═════ Data provided ═════

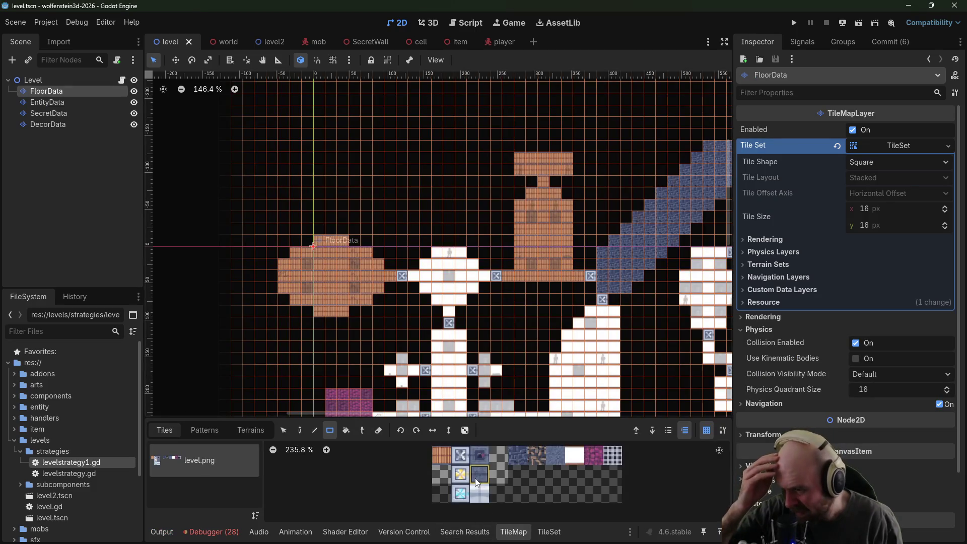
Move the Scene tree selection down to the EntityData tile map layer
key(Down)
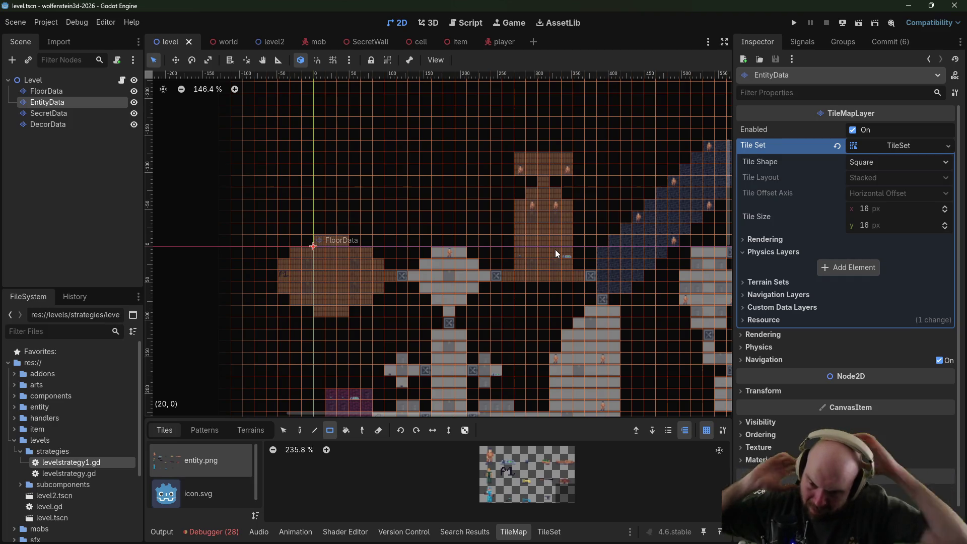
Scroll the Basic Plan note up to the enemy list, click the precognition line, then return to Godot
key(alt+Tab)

═════
═════ Data provided ═════

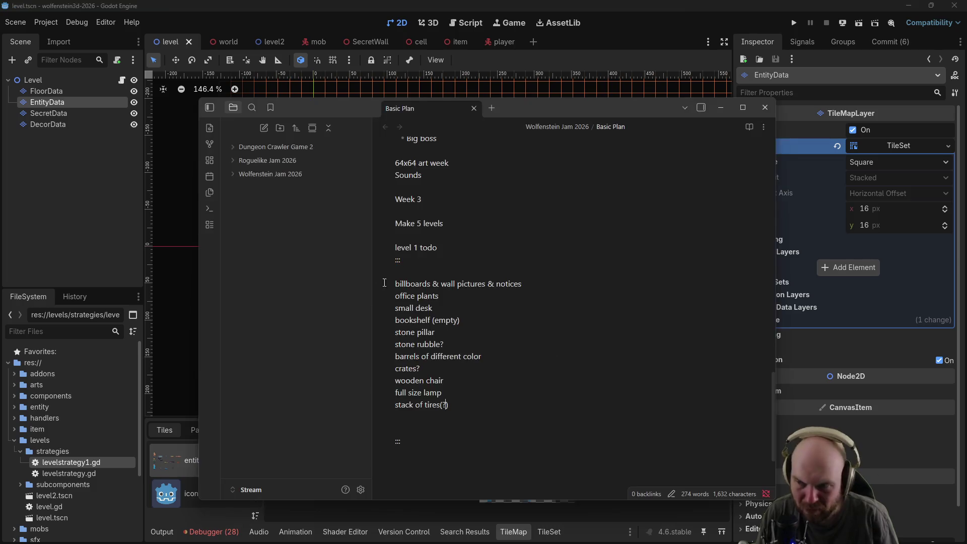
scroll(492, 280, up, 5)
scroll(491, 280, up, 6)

═════

**Task statement:** No picture is to be printed. Output exactly the lines above from the line containing "Move the Scene" through the line containing "key(alt+Tab)".

**Written solution:**
Move the Scene tree selection down to the EntityData tile map layer
key(Down)
Scroll the Basic Plan note up to the enemy list, click the precognition line, then return to Godot
key(alt+Tab)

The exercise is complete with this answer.